Abandoning green policies like making buildings more energy efficient contradicts the aims of the Conservative manifesto and should be reconsidered, according to NGOs.
Ten environmental campaign groups, including the Green Alliance, the RSPB, Greenpeace and WWF have written to David Cameron warning that recent actions by ministers will ruin chances of achieving the climate pledge he signed in February, and the Tories’ manifesto pledge to “leave the natural environment of England in a better state than that in which we found it”.
Cancelled policies include: achieving zero-carbon standards for homes by 2016 and non-domestic buildings by 2019; the green deal home energy efficiency policy; and support for onshore wind and solar power.

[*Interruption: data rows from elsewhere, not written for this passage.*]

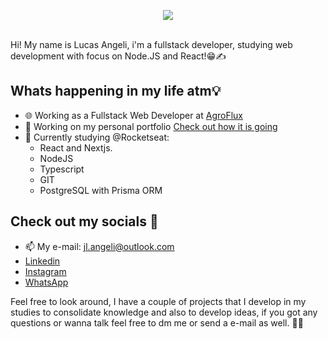 <p align="center">
    <a href="https://github.com/Luaxlz/">
        <img src="https://media4.giphy.com/media/v1.Y2lkPTc5MGI3NjExZWEyYzZkZTc5ZGQ2NjQxZjkyMmMyMTA4ZTIzMTZkNGM1OWNhMGVlMiZlcD12MV9pbnRlcm5hbF9naWZzX2dpZklkJmN0PWc/xTiIzJSKB4l7xTouE8/giphy.gif" />
    </a>
</p>
<br>
Hi! My name is Lucas Angeli, i'm a fullstack developer, studying web development with focus on Node.JS and React!😁✍️
<br>

## Whats happening in my life atm💡
- 🌐 Working as a Fullstack Web Developer at <a href="https://www.agroflux.com.br/en">AgroFlux</a>
- 🚀 Working on my personal portfolio <a href="https://portfolio-project-seven-green.vercel.app">Check out how it is going</a>
- 🌱 Currently studying @Rocketseat:
    - React and Nextjs.
    - NodeJS
    - Typescript
    - GIT
    - PostgreSQL with Prisma ORM

## Check out my socials 📱
- 📫 My e-mail: jl.angeli@outlook.com
- <a href="https://www.linkedin.com/in/jlangeli/">Linkedin</a>
- <a href="https://www.instagram.com/itsluky/">Instagram</a>
- <a href="https://api.whatsapp.com/send/?phone=%2B5544933002540&text&type=phone_number&app_absent=0">WhatsApp</a>


Feel free to look around, I have a couple of projects that I develop in my studies to consolidate knowledge and also to develop ideas, if you got any questions or wanna talk feel free to dm me or send a e-mail as well. 🤔🙋 <br><br><br>

<!--**Luaxlz/Luaxlz** is a ✨ _special_ ✨ repository because its `README.md` (this file) appears on your GitHub profile.

Here are some ideas to get you started:

- 🔭 I’m currently working on ...
- 🌱 I’m currently learning ...
- 👯 I’m looking to collaborate on ...
- 🤔 I’m looking for help with ...
- 💬 Ask me about ...
- 📫 How to reach me: ...
- 😄 Pronouns: ...
- ⚡ Fun fact: ...
-->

Others have been weakened, such as differential vehicle excise duty, while pledges to outlaw shale gas exploration in protected areas and a absolute ban on the use of neonicotinoids have been reversed.
“These policies were developed over many years, often with cross party backing, and with the support and involvement of many businesses and charities… We have, as yet, seen no positive new measures that would restore the health of the environment or grow the low carbon economy,” the letter states.
Only one of the cancelled policies, to end support for onshore wind, was in the Conservative manifesto, the NGOs point out.
The letter also expresses concern about the fate of government departments charged with protecting the environment: “The two departments which are most able to deliver your environmental agenda, Decc and Defra, are unprotected and at risk from disproportionate reductions in their staffing, because their budgets are dominated by large non-discretionary activities such as nuclear decommissioning and flood prevention.”